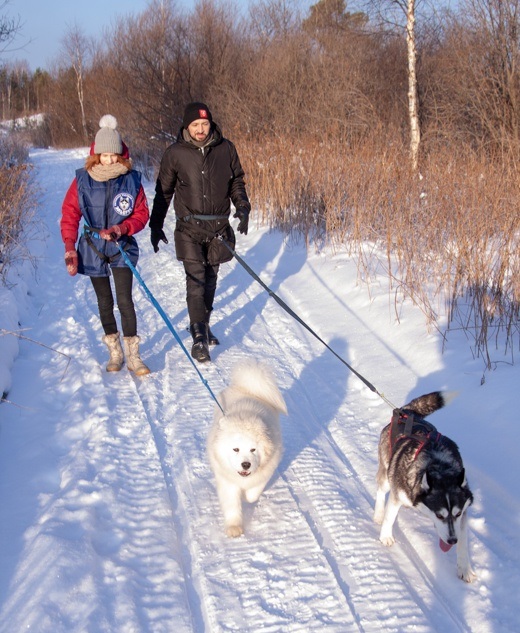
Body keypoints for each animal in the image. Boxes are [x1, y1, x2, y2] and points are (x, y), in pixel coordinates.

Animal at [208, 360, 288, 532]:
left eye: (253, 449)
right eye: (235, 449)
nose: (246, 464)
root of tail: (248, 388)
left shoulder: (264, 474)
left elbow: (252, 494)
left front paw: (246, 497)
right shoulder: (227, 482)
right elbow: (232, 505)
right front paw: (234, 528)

• • • • • • •

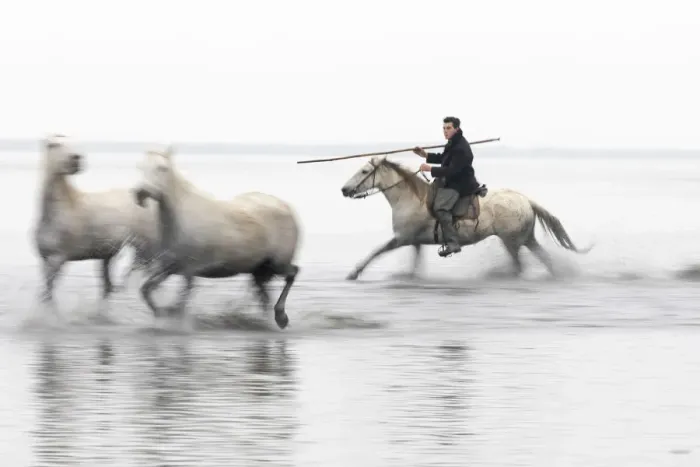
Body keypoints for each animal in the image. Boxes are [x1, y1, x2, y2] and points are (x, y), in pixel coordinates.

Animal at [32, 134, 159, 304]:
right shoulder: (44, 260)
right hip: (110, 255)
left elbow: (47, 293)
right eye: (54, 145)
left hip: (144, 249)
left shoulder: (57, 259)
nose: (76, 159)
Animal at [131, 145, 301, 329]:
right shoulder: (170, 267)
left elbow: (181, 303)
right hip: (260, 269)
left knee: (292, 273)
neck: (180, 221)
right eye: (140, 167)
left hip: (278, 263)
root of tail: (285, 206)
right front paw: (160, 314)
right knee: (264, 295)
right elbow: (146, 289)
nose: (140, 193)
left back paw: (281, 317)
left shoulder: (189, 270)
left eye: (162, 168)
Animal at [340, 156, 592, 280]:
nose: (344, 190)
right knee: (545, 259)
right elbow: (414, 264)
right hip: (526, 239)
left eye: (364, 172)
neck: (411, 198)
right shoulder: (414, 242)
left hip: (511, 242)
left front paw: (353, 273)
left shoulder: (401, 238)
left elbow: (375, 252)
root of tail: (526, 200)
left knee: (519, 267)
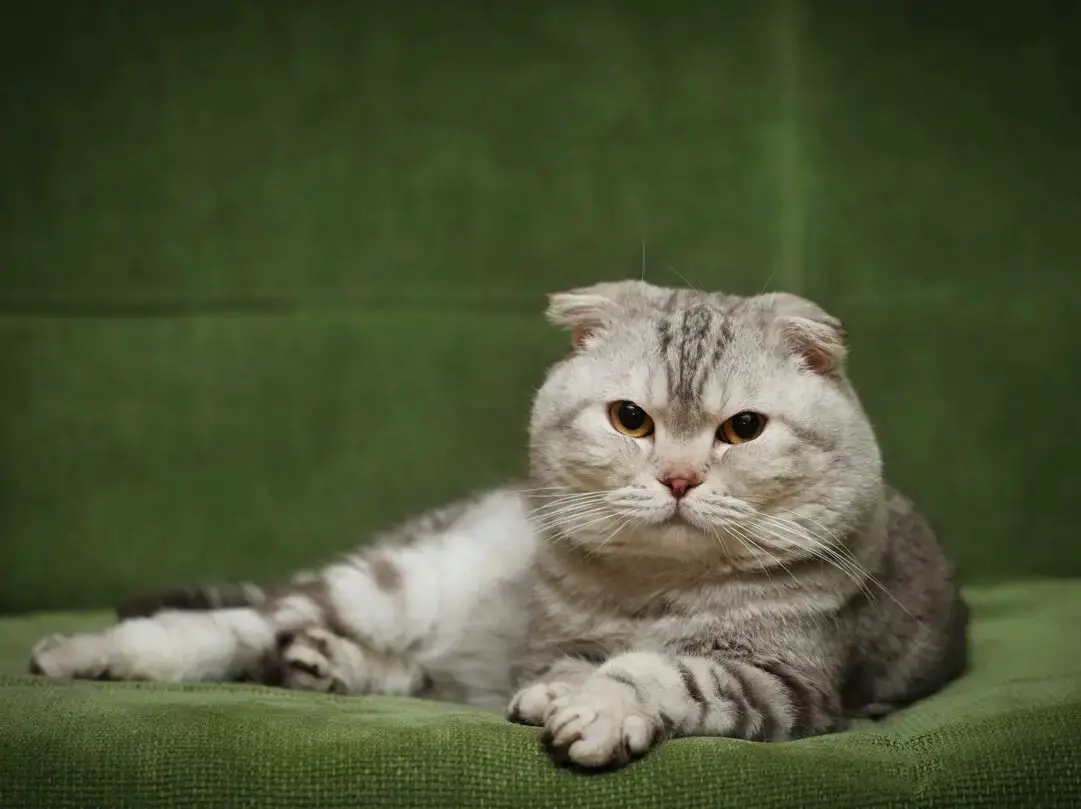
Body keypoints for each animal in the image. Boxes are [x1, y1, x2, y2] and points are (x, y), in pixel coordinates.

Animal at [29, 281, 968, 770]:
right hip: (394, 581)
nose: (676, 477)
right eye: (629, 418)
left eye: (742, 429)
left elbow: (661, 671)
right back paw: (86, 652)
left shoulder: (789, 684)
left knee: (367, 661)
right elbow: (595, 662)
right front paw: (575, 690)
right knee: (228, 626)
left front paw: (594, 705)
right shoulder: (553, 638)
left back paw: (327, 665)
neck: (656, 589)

• • • • • • •

# What you need to do:
Beginning with the line containing "neck: (180, 221)" and ending with the line containing "left elbow: (375, 252)", extract those lines exactly from the listing above, and only those.

# Answer to the exercise:
neck: (180, 221)
right eye: (140, 167)
left hip: (278, 263)
root of tail: (285, 206)
right front paw: (160, 314)
right knee: (264, 295)
right elbow: (146, 289)
nose: (140, 193)
left back paw: (281, 317)
left shoulder: (189, 270)
left eye: (162, 168)
Animal at [340, 156, 592, 280]:
nose: (344, 190)
right knee: (545, 259)
right elbow: (414, 264)
right hip: (526, 239)
left eye: (364, 172)
neck: (411, 198)
right shoulder: (414, 242)
left hip: (511, 242)
left front paw: (353, 273)
left shoulder: (401, 238)
left elbow: (375, 252)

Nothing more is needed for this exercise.